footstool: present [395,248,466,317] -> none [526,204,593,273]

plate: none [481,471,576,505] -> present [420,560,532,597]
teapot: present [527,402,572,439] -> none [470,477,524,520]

..............................

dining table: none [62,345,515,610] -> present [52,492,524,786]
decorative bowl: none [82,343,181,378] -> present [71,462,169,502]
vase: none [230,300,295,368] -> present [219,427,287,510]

..............................

**Action item:** Print the lines above from the one with "plate: none [481,471,576,505]" through the one with "teapot: present [527,402,572,439]", both included, exactly as written and nothing more.

**Answer space:**
plate: none [481,471,576,505] -> present [420,560,532,597]
teapot: present [527,402,572,439] -> none [470,477,524,520]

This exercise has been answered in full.